Source: Takahashi T, Okubo Y, Handa A. Acute chest syndrome among children hospitalized with vaso-occlusive crisis: A nationwide study in the United States. Pediatr Blood Cancer. 2018;65(3): e26885; doi:10.1002/pbc.26885. See AAP Grand Rounds commentary by Dr. Mary-Jane Staba Hogan (subscription required).
Well, the short answer is no, but let's look at the details.
First, the 2 "antique" prospective studies I'm referring to are the Cooperative Study of Sickle Cell Disease (CCSCG) and the National Acute Chest Syndrome Study Group (NACSSG) studies. The CCSCG resulted in a number of publications following children with SCD enrolled over a few years, up to 1981. NACSSG, as the name implies, focused more directly on ACS and remains a highly respected report from that time period. However, in the era of routine antibiotic prophylaxis standards, use of hydroxyurea, and other improvements, we need a fresh look at ACS.

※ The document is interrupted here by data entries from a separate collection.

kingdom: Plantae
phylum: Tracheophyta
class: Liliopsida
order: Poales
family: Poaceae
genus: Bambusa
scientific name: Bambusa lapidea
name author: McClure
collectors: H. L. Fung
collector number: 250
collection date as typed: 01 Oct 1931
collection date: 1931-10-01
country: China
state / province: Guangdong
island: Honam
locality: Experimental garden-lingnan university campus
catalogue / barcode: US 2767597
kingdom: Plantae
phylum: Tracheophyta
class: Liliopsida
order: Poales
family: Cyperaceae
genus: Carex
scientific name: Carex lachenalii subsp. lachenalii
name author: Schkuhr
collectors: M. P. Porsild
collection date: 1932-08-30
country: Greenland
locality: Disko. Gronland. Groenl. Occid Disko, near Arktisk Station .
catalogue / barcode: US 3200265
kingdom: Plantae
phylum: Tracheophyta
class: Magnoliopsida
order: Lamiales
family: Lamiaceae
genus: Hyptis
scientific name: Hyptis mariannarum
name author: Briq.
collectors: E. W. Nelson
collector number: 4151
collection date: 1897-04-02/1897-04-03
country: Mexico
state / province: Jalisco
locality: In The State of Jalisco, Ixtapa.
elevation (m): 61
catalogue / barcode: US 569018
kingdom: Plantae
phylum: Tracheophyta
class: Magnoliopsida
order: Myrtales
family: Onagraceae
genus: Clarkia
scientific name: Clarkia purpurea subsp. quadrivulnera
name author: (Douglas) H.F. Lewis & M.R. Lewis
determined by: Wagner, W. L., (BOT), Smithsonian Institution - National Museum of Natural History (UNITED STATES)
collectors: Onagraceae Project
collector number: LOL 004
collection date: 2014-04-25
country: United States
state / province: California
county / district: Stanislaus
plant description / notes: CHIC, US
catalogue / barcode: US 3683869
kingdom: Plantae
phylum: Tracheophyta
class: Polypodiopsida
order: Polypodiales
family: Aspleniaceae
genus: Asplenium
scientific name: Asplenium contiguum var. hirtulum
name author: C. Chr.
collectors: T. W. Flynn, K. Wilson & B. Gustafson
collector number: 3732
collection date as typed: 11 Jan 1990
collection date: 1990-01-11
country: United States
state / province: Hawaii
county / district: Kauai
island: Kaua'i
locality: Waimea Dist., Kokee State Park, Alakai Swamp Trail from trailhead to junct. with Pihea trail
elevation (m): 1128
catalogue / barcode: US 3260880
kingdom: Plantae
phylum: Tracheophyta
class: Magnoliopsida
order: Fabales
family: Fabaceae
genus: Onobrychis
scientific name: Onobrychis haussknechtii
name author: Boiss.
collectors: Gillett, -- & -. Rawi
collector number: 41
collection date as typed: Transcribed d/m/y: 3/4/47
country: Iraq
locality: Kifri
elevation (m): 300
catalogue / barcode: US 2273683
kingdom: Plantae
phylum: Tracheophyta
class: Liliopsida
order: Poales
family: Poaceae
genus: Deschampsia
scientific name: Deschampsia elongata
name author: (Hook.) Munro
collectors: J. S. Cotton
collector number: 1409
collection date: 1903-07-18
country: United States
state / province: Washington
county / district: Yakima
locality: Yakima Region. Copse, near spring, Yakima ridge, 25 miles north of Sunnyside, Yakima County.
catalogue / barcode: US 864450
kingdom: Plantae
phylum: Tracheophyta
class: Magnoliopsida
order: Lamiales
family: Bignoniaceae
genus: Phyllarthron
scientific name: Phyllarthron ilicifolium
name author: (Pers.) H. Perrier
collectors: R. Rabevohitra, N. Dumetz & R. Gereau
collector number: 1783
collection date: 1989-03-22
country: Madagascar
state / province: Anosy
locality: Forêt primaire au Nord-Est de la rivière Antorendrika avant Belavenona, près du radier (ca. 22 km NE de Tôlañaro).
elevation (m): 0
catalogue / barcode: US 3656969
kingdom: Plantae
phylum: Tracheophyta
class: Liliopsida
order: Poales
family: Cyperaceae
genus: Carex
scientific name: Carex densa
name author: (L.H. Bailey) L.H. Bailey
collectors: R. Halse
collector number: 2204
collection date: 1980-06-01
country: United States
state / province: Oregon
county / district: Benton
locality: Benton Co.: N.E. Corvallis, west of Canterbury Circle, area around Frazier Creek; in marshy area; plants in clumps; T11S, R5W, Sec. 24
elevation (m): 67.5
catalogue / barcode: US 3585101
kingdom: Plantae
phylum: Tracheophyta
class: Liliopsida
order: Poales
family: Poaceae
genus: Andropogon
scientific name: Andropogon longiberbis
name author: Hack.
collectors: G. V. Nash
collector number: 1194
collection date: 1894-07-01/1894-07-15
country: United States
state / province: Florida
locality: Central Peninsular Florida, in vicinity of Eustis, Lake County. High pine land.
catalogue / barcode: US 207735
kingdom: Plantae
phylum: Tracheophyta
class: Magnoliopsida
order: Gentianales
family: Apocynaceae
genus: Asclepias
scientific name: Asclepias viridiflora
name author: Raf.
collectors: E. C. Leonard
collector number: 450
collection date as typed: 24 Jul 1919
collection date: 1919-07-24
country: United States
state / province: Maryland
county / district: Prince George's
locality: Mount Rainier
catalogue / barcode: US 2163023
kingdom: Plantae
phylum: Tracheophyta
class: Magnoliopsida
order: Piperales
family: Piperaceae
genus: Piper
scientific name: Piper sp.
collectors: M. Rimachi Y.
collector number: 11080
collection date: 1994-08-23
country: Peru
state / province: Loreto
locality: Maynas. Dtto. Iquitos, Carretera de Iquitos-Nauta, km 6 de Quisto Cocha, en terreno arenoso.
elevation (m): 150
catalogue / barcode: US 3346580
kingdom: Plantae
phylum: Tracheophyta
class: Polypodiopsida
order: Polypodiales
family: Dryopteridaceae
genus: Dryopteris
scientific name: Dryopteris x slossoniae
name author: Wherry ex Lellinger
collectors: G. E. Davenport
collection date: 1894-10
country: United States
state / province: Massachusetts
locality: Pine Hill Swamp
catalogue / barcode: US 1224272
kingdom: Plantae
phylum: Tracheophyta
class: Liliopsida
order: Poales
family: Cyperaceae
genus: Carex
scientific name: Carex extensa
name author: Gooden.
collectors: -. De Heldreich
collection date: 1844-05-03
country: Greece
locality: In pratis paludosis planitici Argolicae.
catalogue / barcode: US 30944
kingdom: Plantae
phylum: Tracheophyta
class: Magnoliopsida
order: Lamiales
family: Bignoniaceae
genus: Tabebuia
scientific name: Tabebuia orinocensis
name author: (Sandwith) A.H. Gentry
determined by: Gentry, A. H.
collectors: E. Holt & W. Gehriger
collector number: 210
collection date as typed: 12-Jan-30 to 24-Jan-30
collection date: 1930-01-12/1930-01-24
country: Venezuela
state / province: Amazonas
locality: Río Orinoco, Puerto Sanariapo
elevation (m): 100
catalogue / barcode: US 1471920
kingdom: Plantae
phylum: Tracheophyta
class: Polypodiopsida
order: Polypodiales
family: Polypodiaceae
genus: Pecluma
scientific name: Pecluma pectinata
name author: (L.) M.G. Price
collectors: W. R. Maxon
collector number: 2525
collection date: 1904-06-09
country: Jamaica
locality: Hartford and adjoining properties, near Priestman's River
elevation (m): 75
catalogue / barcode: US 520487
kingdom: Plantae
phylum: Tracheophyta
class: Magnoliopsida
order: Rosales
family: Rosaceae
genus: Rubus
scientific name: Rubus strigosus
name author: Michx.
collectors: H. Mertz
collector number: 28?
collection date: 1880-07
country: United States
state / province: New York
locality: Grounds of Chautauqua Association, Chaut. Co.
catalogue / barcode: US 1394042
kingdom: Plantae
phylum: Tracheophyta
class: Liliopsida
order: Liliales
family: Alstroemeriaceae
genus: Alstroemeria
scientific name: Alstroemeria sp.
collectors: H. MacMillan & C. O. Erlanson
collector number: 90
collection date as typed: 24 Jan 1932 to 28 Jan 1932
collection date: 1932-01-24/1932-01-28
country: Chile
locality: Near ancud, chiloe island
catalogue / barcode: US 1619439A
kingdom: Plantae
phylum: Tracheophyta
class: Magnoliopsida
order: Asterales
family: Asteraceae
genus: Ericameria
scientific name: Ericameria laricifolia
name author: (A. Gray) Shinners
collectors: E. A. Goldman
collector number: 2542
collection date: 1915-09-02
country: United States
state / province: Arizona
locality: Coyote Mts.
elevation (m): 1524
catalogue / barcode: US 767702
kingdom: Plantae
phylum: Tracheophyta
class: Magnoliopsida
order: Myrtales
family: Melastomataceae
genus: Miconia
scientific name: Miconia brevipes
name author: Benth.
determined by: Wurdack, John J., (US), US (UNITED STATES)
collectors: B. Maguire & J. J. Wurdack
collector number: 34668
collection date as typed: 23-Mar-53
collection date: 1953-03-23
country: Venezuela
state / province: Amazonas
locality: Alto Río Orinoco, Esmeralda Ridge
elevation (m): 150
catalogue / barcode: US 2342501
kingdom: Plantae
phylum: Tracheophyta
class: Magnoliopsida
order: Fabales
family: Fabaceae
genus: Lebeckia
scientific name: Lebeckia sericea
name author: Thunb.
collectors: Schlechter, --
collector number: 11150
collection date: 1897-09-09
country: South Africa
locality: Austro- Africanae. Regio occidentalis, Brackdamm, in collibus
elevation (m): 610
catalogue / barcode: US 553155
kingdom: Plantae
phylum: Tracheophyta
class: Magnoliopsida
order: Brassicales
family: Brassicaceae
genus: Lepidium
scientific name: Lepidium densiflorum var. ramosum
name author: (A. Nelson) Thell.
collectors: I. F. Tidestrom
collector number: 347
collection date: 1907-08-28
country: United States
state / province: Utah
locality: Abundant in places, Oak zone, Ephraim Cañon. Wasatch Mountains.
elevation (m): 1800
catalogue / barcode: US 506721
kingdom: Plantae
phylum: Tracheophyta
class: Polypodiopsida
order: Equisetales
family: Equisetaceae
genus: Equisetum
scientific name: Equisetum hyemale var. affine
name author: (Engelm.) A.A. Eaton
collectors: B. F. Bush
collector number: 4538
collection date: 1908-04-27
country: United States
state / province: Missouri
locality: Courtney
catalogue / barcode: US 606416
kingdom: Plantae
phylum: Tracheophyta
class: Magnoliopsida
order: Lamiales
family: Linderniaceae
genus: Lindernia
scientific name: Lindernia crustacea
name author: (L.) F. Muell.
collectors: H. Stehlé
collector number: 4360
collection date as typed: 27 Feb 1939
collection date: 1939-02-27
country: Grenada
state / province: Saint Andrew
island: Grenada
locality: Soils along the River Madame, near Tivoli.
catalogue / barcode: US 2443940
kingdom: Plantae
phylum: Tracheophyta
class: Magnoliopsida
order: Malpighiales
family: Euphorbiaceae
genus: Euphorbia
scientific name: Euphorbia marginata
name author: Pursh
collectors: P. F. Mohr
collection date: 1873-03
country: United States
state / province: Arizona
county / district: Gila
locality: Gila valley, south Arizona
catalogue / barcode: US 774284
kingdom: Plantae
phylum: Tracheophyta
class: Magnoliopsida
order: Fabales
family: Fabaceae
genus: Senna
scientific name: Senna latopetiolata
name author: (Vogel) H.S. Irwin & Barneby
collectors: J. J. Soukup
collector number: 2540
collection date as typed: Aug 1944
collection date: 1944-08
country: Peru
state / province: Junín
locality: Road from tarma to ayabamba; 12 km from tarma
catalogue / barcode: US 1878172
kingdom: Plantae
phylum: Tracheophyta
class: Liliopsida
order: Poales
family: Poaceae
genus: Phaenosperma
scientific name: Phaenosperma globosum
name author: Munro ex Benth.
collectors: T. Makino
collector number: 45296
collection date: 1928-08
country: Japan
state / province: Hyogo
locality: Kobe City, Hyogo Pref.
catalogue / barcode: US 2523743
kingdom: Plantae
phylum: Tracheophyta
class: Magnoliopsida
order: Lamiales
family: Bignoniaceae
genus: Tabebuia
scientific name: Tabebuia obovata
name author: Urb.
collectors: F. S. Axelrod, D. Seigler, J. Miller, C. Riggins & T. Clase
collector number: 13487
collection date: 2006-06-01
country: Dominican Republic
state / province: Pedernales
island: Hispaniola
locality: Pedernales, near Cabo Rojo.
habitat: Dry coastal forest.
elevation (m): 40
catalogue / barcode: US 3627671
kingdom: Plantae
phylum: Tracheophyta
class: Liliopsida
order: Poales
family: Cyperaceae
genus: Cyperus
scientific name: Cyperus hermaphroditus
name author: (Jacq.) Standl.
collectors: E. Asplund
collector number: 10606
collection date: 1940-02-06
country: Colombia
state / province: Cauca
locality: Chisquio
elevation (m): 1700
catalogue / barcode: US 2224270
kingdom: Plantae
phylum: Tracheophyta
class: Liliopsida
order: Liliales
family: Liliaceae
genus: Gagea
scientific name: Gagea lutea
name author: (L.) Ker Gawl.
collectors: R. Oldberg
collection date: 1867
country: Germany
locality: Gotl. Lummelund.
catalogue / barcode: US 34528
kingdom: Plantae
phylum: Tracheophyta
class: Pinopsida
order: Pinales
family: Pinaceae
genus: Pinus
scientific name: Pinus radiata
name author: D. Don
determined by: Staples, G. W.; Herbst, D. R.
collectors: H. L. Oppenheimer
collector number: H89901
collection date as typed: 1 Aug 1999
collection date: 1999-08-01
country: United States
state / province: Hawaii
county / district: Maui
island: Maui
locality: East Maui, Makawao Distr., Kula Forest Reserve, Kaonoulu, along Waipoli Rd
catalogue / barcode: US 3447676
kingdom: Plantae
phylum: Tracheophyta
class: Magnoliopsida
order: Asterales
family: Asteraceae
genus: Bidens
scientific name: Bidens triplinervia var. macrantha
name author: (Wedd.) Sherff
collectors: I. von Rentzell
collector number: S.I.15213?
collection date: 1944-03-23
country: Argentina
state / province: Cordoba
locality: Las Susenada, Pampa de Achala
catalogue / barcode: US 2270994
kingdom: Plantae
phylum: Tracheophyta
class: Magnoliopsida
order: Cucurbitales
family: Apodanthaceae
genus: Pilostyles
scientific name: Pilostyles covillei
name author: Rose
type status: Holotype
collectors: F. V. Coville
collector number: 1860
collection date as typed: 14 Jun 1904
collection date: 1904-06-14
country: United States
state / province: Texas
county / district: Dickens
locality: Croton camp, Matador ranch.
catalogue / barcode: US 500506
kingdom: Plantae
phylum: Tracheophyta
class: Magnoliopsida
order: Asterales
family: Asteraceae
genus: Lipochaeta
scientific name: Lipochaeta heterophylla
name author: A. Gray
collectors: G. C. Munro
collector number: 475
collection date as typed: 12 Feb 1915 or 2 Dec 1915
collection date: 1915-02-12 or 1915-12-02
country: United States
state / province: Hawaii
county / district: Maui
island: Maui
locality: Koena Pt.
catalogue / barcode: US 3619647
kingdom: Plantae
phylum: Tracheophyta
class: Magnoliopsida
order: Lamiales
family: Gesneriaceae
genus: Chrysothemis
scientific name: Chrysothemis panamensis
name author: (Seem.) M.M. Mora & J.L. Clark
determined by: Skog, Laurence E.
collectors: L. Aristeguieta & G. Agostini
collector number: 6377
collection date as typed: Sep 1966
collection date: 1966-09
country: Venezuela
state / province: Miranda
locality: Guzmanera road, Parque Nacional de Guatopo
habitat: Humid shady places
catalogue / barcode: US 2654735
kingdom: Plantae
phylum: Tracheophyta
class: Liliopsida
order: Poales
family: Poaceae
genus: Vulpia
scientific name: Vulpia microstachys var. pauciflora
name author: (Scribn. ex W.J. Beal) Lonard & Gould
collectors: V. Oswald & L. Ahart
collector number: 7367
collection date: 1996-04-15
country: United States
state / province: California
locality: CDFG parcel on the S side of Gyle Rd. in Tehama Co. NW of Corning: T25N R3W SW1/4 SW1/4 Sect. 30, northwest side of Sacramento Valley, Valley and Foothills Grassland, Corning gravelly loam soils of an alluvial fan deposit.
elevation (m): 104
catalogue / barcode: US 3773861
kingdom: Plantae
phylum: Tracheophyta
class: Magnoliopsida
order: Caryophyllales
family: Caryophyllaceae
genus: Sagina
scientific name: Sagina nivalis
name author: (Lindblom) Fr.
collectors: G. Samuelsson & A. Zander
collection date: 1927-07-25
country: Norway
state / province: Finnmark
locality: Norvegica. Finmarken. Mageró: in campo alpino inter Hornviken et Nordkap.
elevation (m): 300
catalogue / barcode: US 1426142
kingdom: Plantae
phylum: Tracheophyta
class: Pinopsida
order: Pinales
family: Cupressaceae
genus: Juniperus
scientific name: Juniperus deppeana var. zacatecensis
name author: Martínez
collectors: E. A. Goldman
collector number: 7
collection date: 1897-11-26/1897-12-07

Enter the current study, which analyzed data from the Kids' Inpatient Database (KID), a federally-managed database with reports every 3 years. The key point here, in contrast to CCSCG and NACSSG, is that this is an administrative database: data are limited to diagnosis codes and a small number of demographic features such as age, gender, socioeconomic status, and the like. Missing are all the other important but nuanced clinical features of hospitalized individuals. Still, it's a huge database covering most of the country, so even with those limitations there's a lot of data to mine and learn from.
The key findings of the study showed that from 2003 to 2012, mortality from ACS dropped from 27% to 15%, fairly encouraging. They also found some seasonality, with ACS hospitalizations more common in summer and fall, and also some associated factors with ACS development or complications that included younger age, asthma exacerbation, and obstructive sleep apnea. Much of this isn't strikingly different from prior studies, but it does help to have confirmation from this large database. We'll still need the more labor-intensive and expensive prospective clinical studies to find interventions to decrease rates and complications of ACS.